My model gives the Jaguars an 18% chance at a division title. At +800, we’re getting an implied 11%. That’s a 62% edge in our favor, and that means that even though Jacksonville is not the most likely worst-to-first division winner, it is the one most worth betting on.
Verdict: This is the one. The Jaguars are a must-play.
The case for the Broncos starts with Russell Wilson. He’s 104-53-1 and had never missed a start or won fewer than nine games in his entire NFL career before the wheels came off last season. If Wilson still has anything left, he alone makes Denver a threat.
But it’s not just Russ. Denver was better than it looked but underperformed its Pythagorean win expectation by 1.9 wins, in part because the Broncos were unlucky in one-score games at 1-4. Wilson has been particularly good in clutch situations. Denver should also get some fumble-luck regression.

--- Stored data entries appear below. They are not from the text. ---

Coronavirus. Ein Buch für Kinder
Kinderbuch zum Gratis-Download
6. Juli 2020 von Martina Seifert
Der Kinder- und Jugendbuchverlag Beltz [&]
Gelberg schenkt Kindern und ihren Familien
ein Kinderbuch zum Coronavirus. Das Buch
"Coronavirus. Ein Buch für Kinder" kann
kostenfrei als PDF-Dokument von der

Denver’s new coaching staff and defense are swing factors. Nathaniel Hackett and his staff are unknown and untested, while the defense is talented but needs to come together. Randy Gregory and a healthy Bradley Chubb could be a fierce pass-rushing duo, and this is one of the league’s more talented secondaries.
This is a pretty good roster with no real holes, and we haven’t even mentioned the offensive weapons. Denver can contend. But the Broncos play in the league’s toughest division. As good as Wilson is, he can still be the worst QB in the division any given day. Patrick Mahomes has never won fewer than 12 games, and the Chargers might have the most complete roster in football.
Even if Denver takes a big step forward, those are still huge hurdles. The Broncos could do it, but +300 looks about right, and you can find better ways to bet the Broncos in key spots during the season.
Verdict: Bet the Broncos’ in-season spots if you believe.
Tier I: The Obvious Worst-to-First Pick
The Ravens are the most obvious worst-to-first division winner in a while, an obvious regression candidate after a year from hell in which they lost more games to injury than any team in two decades, per Football Outsiders.
Baltimore was decimated at the three positions you can’t afford: Quarterback, offensive line and secondary. Lamar Jackson dealt with COVID and injury, and struggled against increased blitz with little protection from his banged-up line. The Ravens’ defense also cratered and couldn’t stop anyone due to the injury bug.
We’re still waiting for good news on LT Ronnie Stanley and rookie C Tyler Linderbaum, and the running backs are still on the mend. The line and defense have been retooled, and the secondary should be one of the best in the league again. Baltimore always has an edge in coaching and special teams, too. A healthy version of this team can easily win 12-plus and the division.
But that doesn’t mean you should bet on it.
The Ravens are the rightful division favorite, but the Bengals are really good, too — and the Steelers and Browns are plenty talented as well. None of them can match Baltimore’s all-around balance and upside, but +145 implies over 40%. I’m high on the Ravens and still barely put them at that number, so you’ll have to find another way to back Baltimore — perhaps +1000 to be the first seed in the AFC or +2000 on Lamar Jackson to win MVP.
Baltimore is easily the most likely worst-to-first division winner in 2022 — but Jacksonville is the best bet on the board at +800.
Verdict: Too obvious and already priced accurately.